------ Passage to read ------
Brief Summary of Our Main Memory Systems Research (as of August 2013) -- The following talk (both video and slides) and the associated paper summarize our research in memory scaling, as of August 2013.
- Onur Mutlu,
  "Memory Scaling: A Systems Architecture Perspective"
  Technical talk at MemCon 2013 (MEMCON), Santa Clara, CA, August 2013. Slides (pptx) (pdf) Video
January 2012 -- Scalable, Energy-Efficient Memory Systems Our ICAC 2011 paper, "Memory Power Management via Dynamic Voltage/Frequency Scaling", demonstrates that memory systems which are provisioned for high performance with memory-intensive applications are often overkill for many other applications which do not require as much memory bandwidth. Running memory at a lower frequency has a minimal impact on the performance of these applications, and also allows for an operating voltage reduction, which significantly reduces memory system power and thus increases energy efficiency. We demonstrate a dynamic voltage/frequency scaling approach to increasing memory system energy efficiency which observes memory bandwidth at runtime and scales the memory frequency and voltage with this bandwidth demand. Significantly, we evaluate this on a real server platform by using memory controller timing registers in the Intel Nehalem, which replicates the effect of dynamically adjustable memory frequency. Combined with an analytical model for power savings, we show that memory power can be reduced by 10.4% on average (20.5% max in one workload) with only 0.17% on performance. You can view our slides here: pptx, pdf.

December 2011 -- Scalable Memory Systems: Our latest work on memory interference handling, "Reducing Memory Interference in Multicore Systems via Application-Aware Memory Channel Partitioning", was presented at MICRO 2011. You can view our slides here.
------ Data for review ------
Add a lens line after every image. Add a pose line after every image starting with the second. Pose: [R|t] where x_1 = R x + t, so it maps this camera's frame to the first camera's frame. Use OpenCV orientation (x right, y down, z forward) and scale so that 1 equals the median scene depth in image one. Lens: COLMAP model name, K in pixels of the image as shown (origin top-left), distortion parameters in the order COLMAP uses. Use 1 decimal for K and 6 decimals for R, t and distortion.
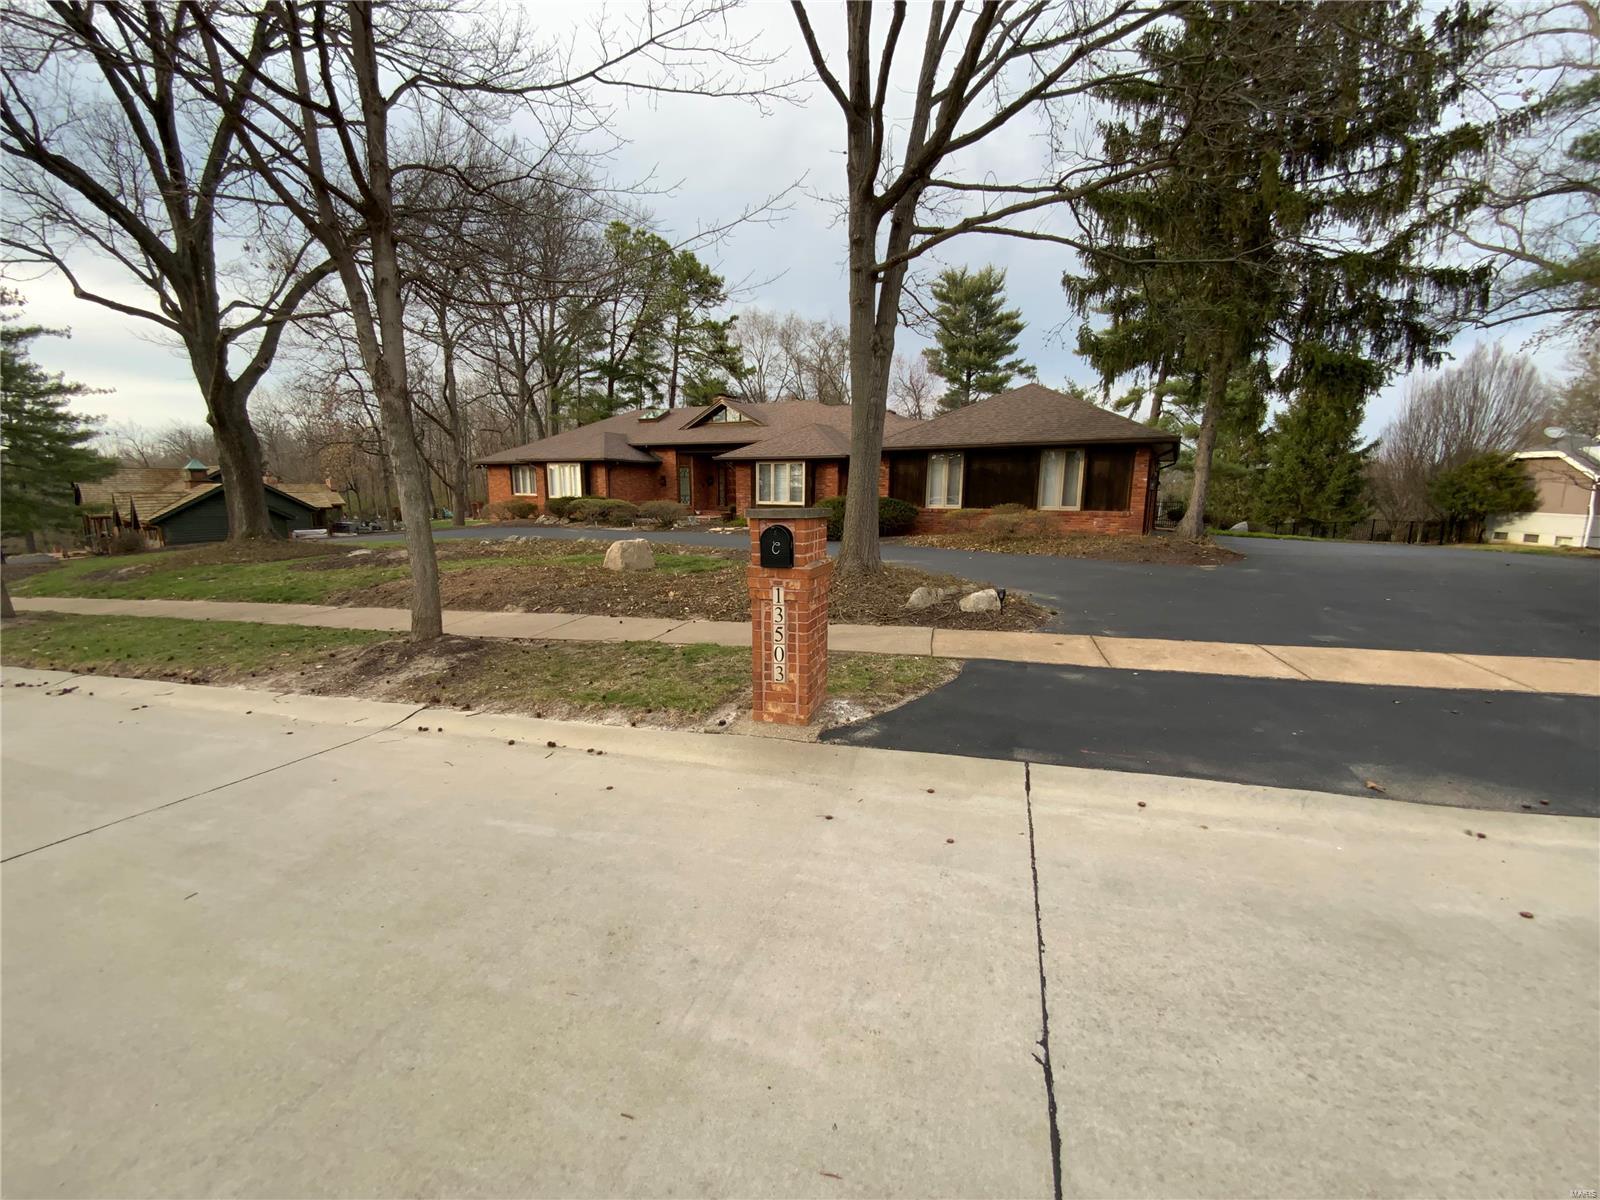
------
------ Data for review ------
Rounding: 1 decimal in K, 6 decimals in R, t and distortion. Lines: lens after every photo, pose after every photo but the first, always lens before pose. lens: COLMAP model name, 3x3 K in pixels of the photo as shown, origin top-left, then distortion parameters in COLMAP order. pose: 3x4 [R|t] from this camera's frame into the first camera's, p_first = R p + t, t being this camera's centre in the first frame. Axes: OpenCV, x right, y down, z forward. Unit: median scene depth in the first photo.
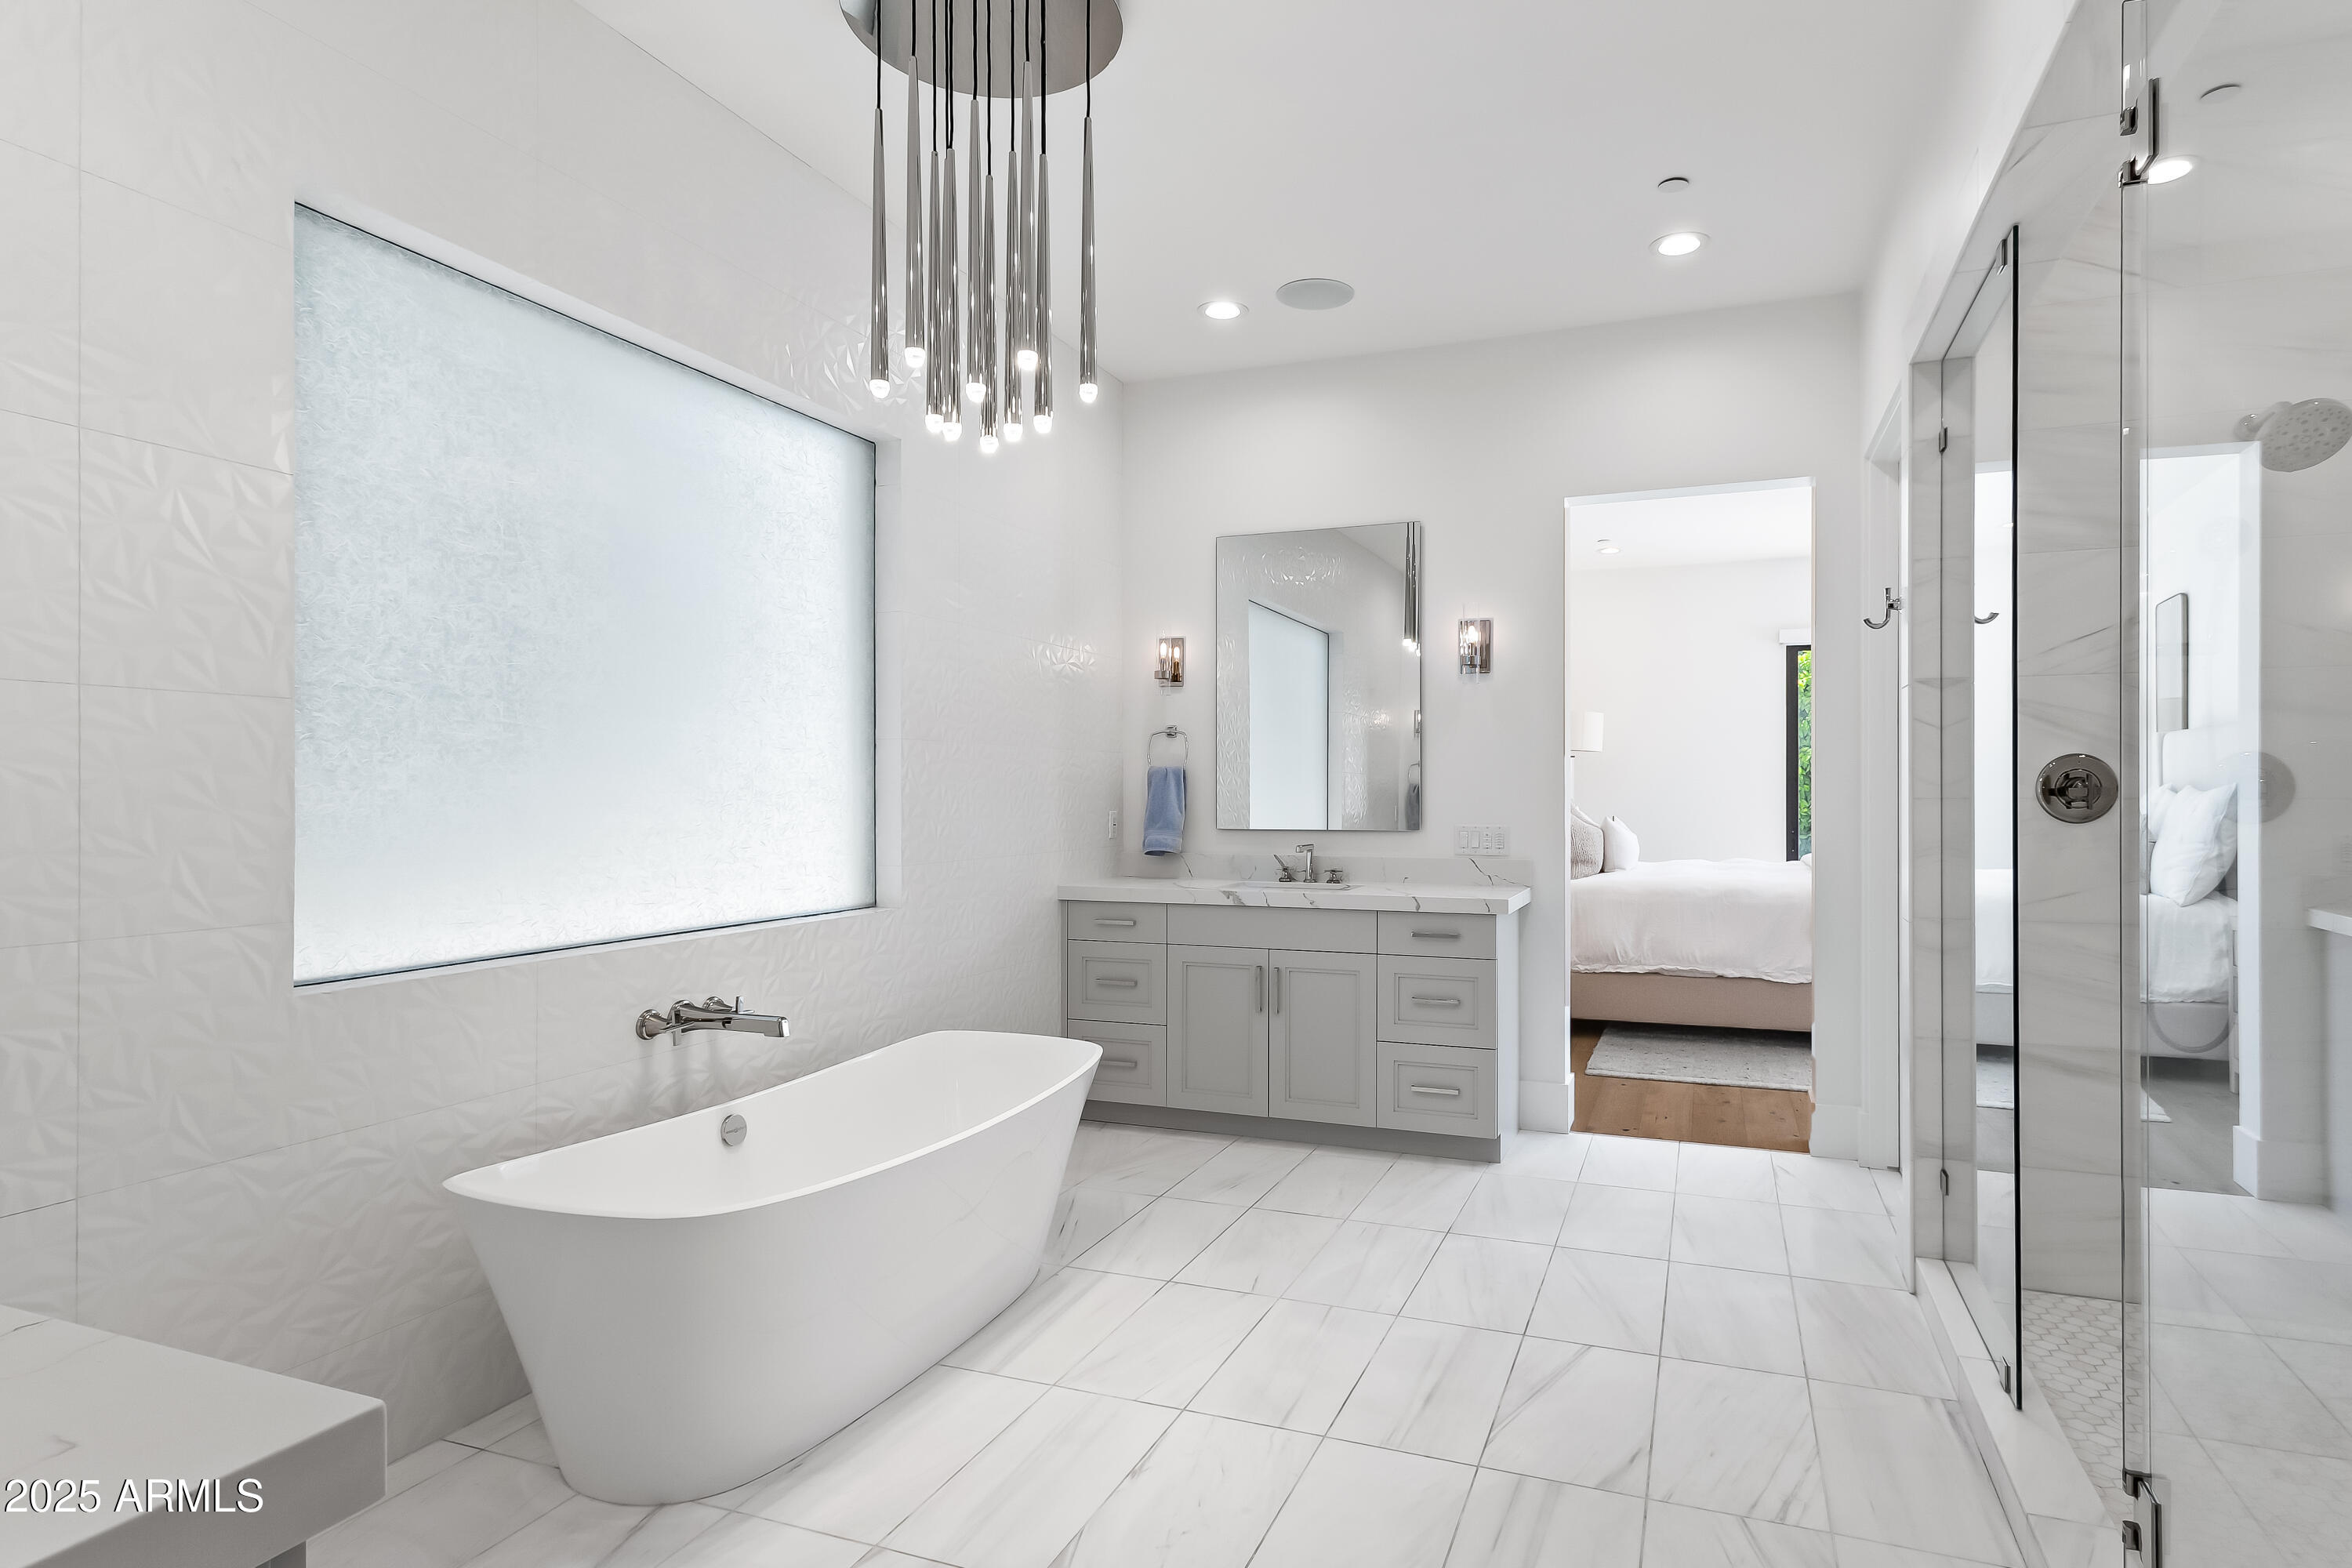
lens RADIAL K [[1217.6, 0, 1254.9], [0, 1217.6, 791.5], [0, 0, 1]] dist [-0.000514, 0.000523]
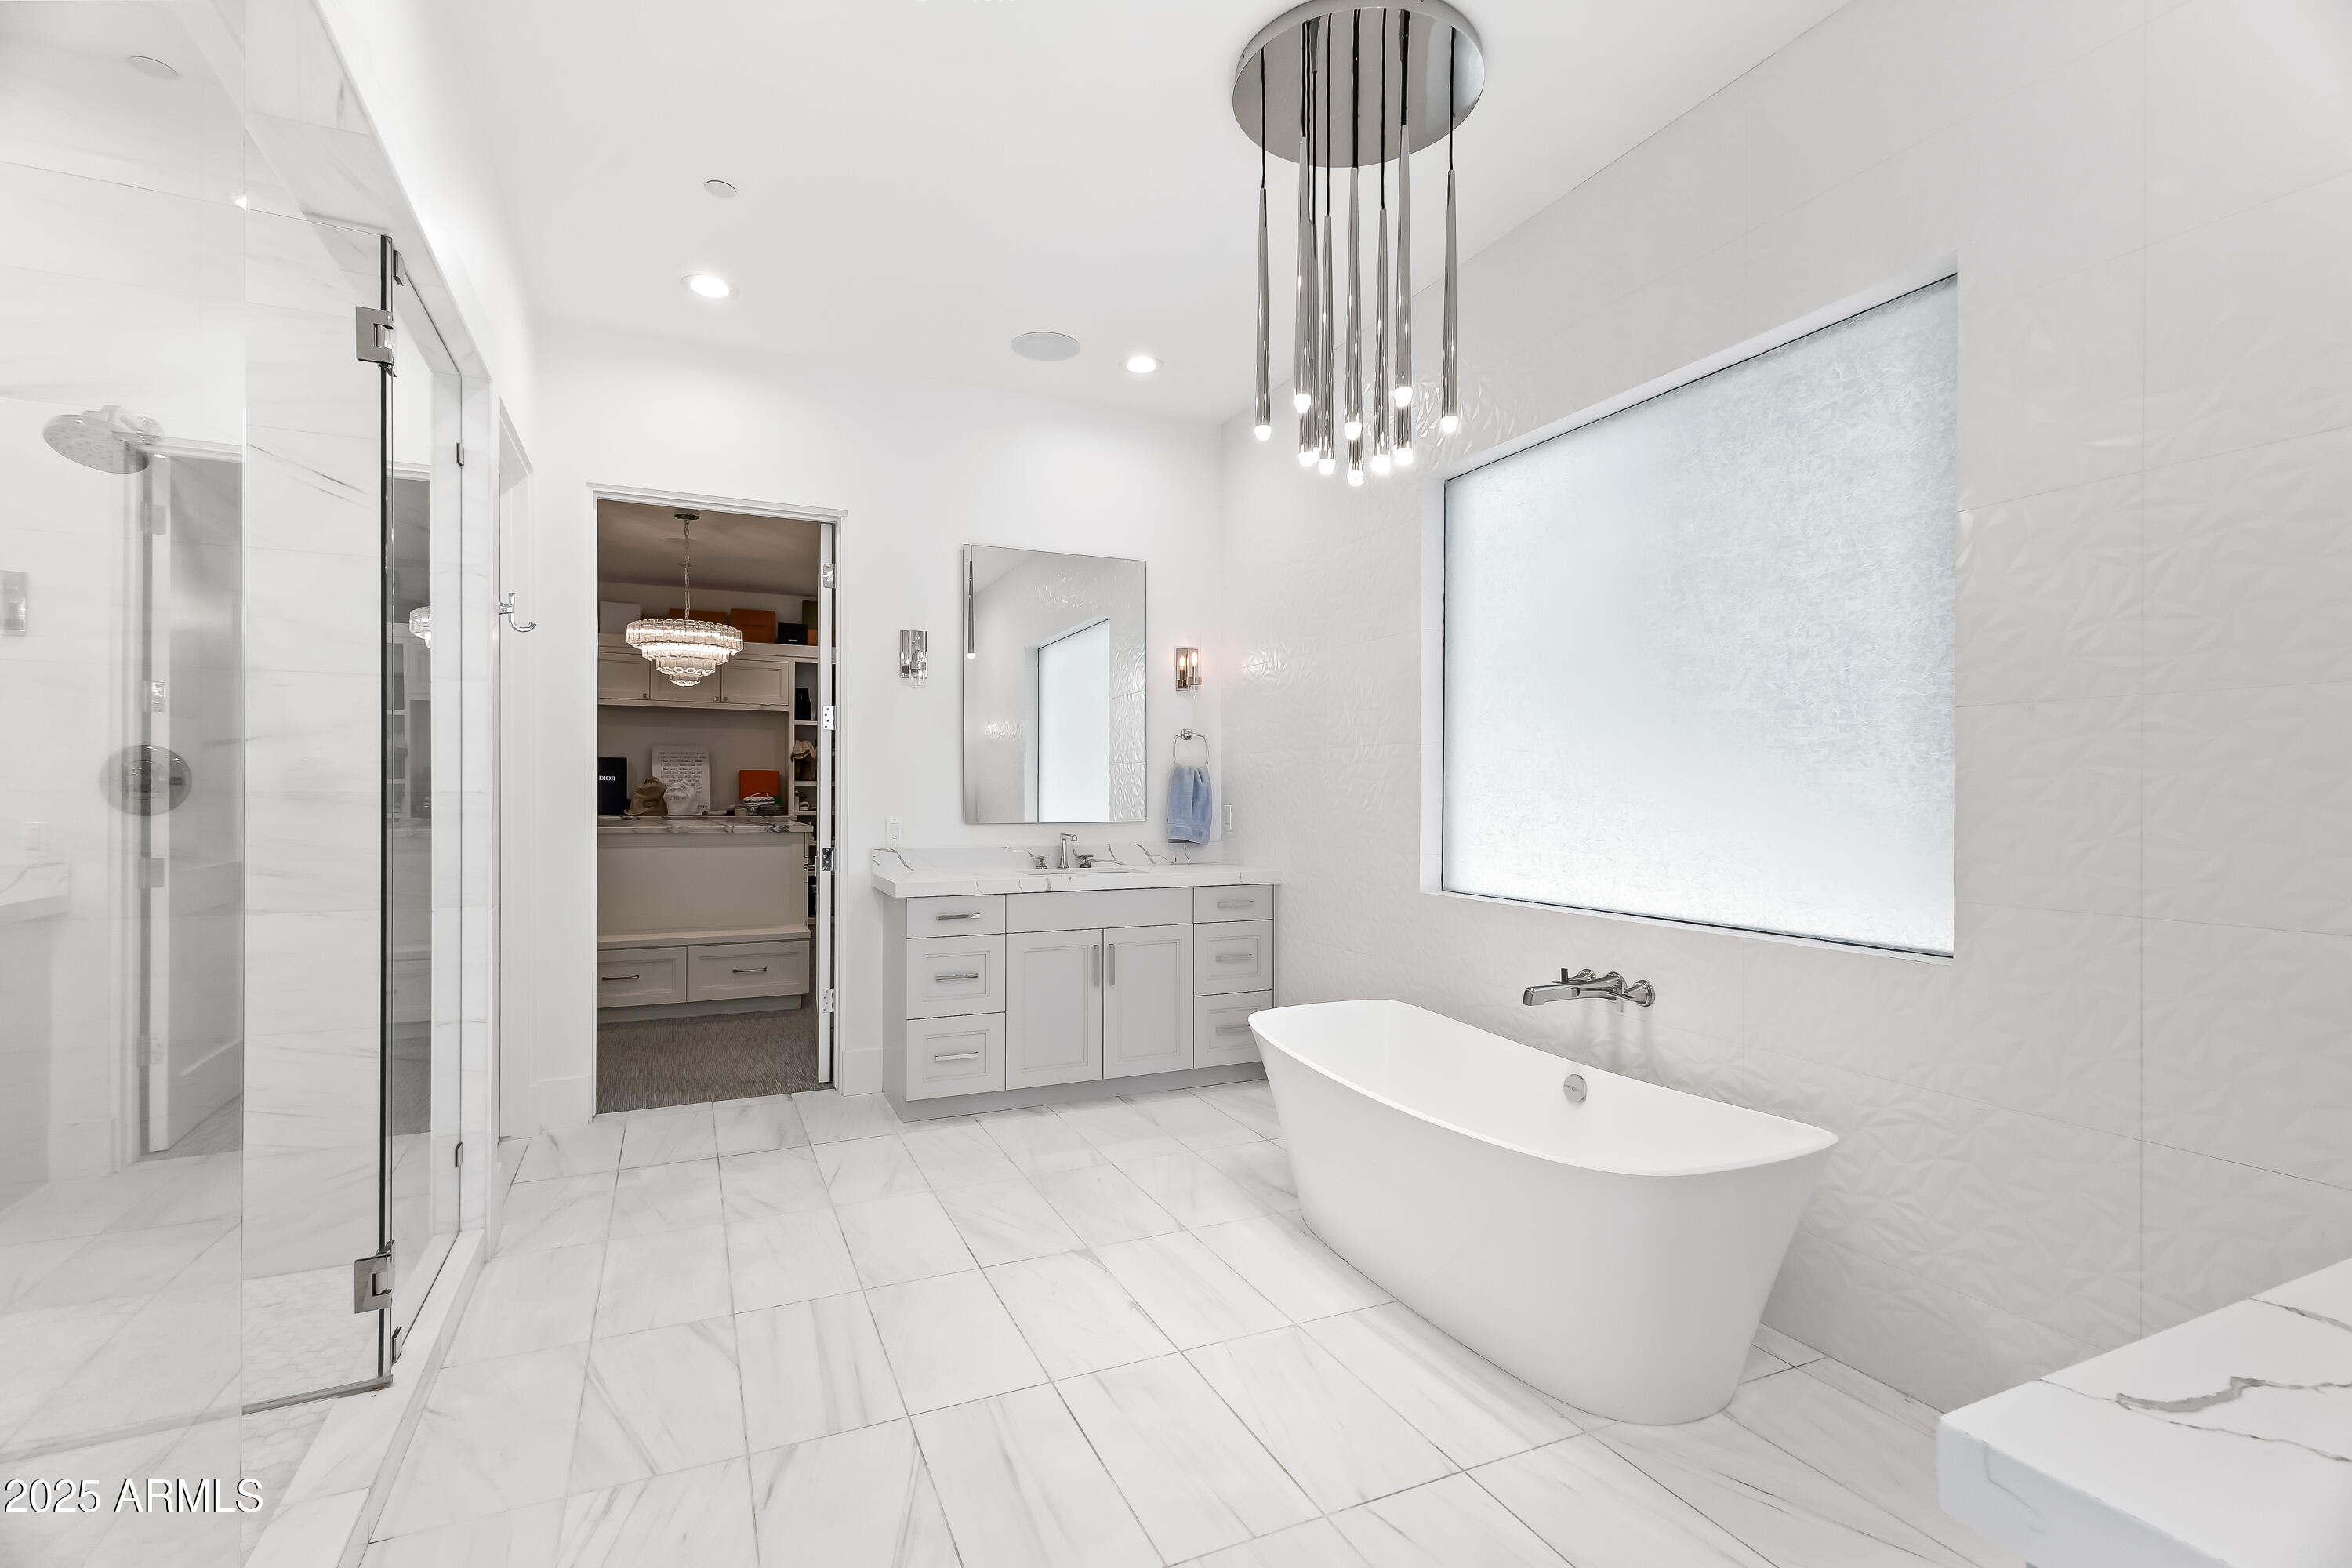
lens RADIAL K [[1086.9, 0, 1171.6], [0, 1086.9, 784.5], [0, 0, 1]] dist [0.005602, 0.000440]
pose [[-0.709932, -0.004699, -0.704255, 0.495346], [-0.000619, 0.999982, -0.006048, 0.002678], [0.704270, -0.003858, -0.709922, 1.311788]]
------
------ Data for review ------
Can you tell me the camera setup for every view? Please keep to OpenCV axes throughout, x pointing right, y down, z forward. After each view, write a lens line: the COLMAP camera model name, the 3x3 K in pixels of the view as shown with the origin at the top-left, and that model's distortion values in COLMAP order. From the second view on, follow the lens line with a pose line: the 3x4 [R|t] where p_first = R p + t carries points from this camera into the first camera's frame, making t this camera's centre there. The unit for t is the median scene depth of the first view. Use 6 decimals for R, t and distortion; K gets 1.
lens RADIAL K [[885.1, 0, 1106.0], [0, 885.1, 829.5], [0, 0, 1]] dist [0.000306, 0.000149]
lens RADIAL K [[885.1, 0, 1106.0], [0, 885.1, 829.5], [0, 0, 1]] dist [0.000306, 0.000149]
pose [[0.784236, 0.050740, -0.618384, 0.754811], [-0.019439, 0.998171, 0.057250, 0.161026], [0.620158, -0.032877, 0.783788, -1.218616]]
------
Exercise set:
1: Answer these questions from the memory systems research summary, each in a few words.
(a) In what city and month was the MemCon 2013 talk given?
(b) By what average percentage can memory power be reduced, according to the ICAC 2011 work?
(c) At which conference was the paper on application-aware memory channel partitioning presented?
2: Swap "presented" for "shown" in the memory systems research summary from "December 2011 -- Scalable" up to and including "our slides here.", and write out that stretch of the summary.
3: Please carry on the memory systems research summary with the next part, starting after its last sentence.

Responses:
1:
(a) Santa Clara, CA, in August 2013.
(b) 10.4%.
(c) MICRO 2011.

2:
December 2011 -- Scalable Memory Systems: Our latest work on memory interference handling, "Reducing Memory Interference in Multicore Systems via Application-Aware Memory Channel Partitioning", was shown at MICRO 2011. You can view our slides here.

3:
Inter-application interference at the main memory is a major impediment to individual application and system performance. Many past works, including ours, have addressed this problem by application-aware request reordering in the memory controller. This paper presents a fundamentally different alternative approach to address this problem - application-aware Memory Channel Partitioning (MCP). The key idea of MCP is to map the data of badly-interfering applications to different memory channels. MCP performs slightly better than the current best memory request scheduling policy while involving no changes to the memory controller. We also observe that inter-application interference can be mitigated even better with a combination of memory channel partitioning and request scheduling. We propose an Integrated Memory Partitioning and Scheduling (IMPS) mechanism that improves system performance over the current best memory request scheduler, while incurring minimal hardware complexity.

October 2011 -- Efficient Cache Management: Caches are critical to performance in modern microprocessors/systems. Unfortunately, not all blocks inserted into the cache are reused later, largely degrading the performance benefit of a cache. We propose a new mechanism, VTS-cache, to predict how likely it is that a missed block will be reused if it is inserted into the cache and use this prediction to decide at what location in the cache the block should be inserted. VTS-cache uses the recency of eviction of a block to predict its future reuse behavior. We provide a practical, low-cost implementation of VTS-cache, without modifying the existing cache structure. Our technical report, "Improving Cache Performance using Victim Tag Stores," describes the mechanism and shows that VTS-cache outperforms five state-of-the-art proposals.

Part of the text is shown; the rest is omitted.